Author’s book helps her process and heal from trauma
- Andrea Ledding | April 05, 2018
Nancy La Fleur has written “Finding Lost”, a book about growing up around abuse, alcoholism, domestic violence and other traumas in a way that forges a path towards healing.
“I wanted to be creative so it is written through these five women...they have flashbacks or memories and those are my real childhood memories — it’s a mixture of fiction and non-fiction,” La Fleur explains, adding they told her story for her. “I could have easily become any of the women that I wrote about — a homeless woman, my biological mother was homeless at some point in her life.”
La Fleur says she came to a point where she was tired of living with the negative emotions of trauma, and the book was her healing path forward. Many of the characters are “what ifs” of what could have happened to La Fleur — when she was in grade six she stole some money and ran away to Saskatoon, clutching an address she hoped was her aunt’s.
“I always think about “what if” - what if the taxi driver was in a prostitution ring...I was a trusting little character. Miraculously those things didn’t happen and led me to where I am now.”
She says writing the book was an emotional journey, and in the last part of the book she makes sense of the raw emotions of processing that trauma.

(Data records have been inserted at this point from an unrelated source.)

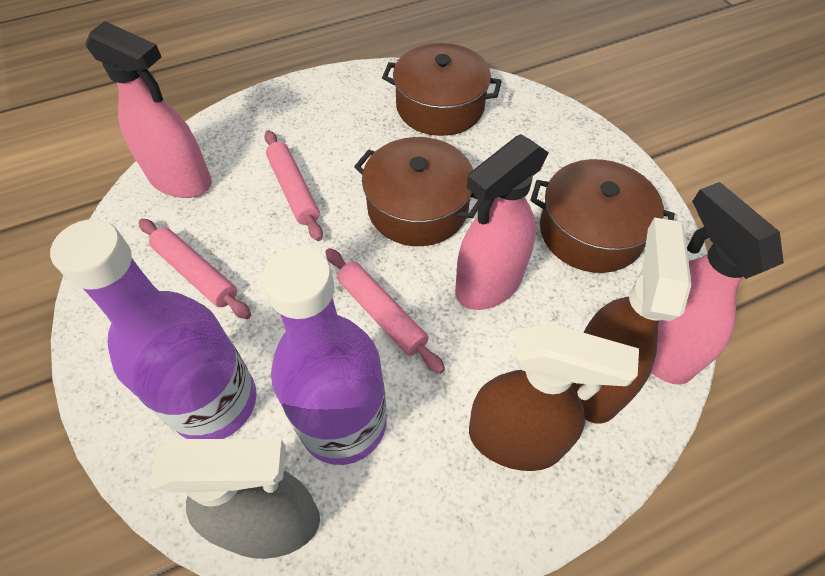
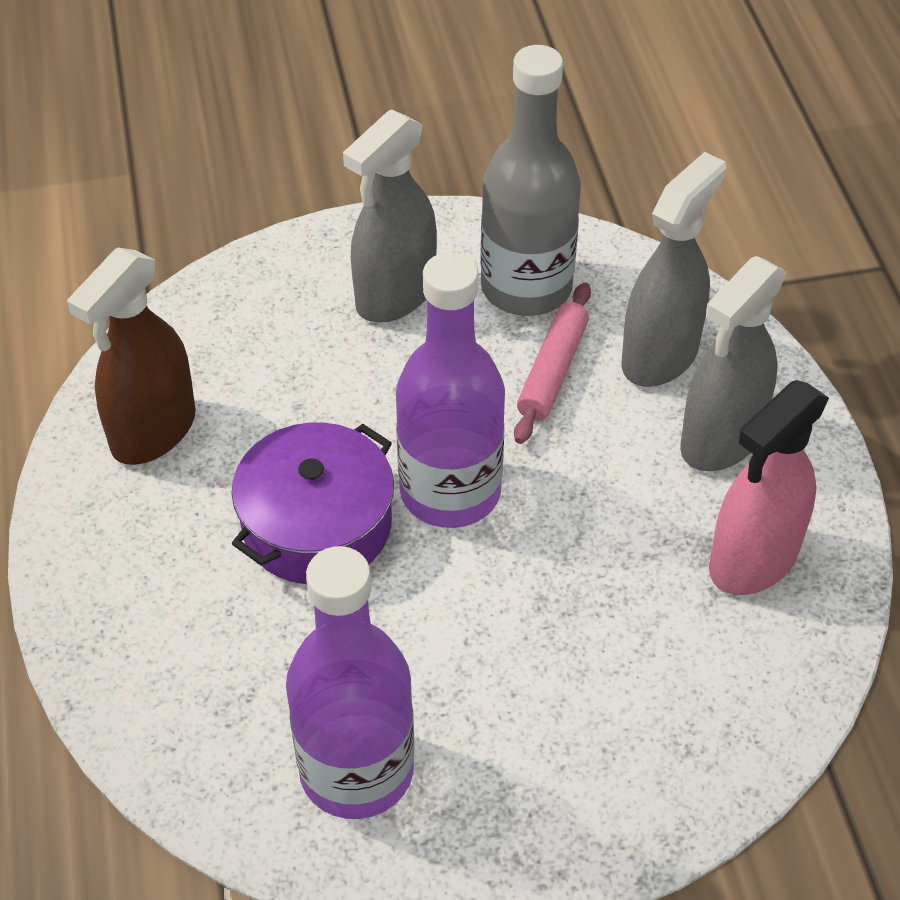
brown pot: [354,137,481,246] [382,43,502,136] [530,159,674,273] = 3 -> none = 0
brown spray bottle: [469,323,639,471] [571,217,692,424] = 2 -> [67,247,196,465] = 1
grey bottle: none = 0 -> [480,45,581,316] = 1
grey spray bottle: [150,439,320,559] = 1 -> [343,109,437,323] [622,152,726,387] [680,256,787,471] = 3
pink rolling pin: [139,219,251,319] [264,130,323,241] [325,248,445,374] = 3 -> [514,282,591,444] = 1
pink spray bottle: [86,21,212,198] [455,134,549,310] [651,182,784,385] = 3 -> [709,380,829,595] = 1
purple pot: none = 0 -> [232,423,394,584] = 1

“It was quite healing. You never really recover from trauma but at least I have a sense now of understanding my healing journey,” said La Fleur, who uses her book and her experiences to connect with the children she works with as a school administrator. “I wanted to make my story public — it’s sort of shaking people up and saying this is still happening and we need to do something about, we need to work harder, we need to fight harder for these kids. I still see it today and it’s heartbreaking...So I think my book kind of awakens or gives a realization of the realities of trauma.”
She feels a sense of urgency because over the course of 24 years of teaching it doesn’t seem to her like it’s gotten any better, and so the book isn’t really about her.
“I want this to be about the situation of children today, right now, what’s still happening,” she adds. “If you haven’t lived it, I don’t know if you can really understand it.”
Her own healing journey began with counsellors and psychologists but she really wanted to understand how to heal her spirit and what that looks like as an Indigenous woman. The sweat lodge was a key experience.
“I’d never felt anything so powerful, and it felt right. Why aren’t we using sweat lodges as a part of healing, what’s holding us back?”
Key to her own resiliency, and inspirational to her book, is the power of love and community.
“When I look back on how did this little girl survive in this tiny town of Weyakwin? What was it that nurtured me and built my resilience? And what it really was, was the power of love from these women that would take me into their homes and feed me and give me a bed to sleep in. None of them drank, they were all healthy loving mothers. This is powerful, the power of love and nurturing our children in our communities. That can go a long way.”
The book, which she describes as a quick and direct read, can be purchased online or at McNally Robinson in Saskatoon.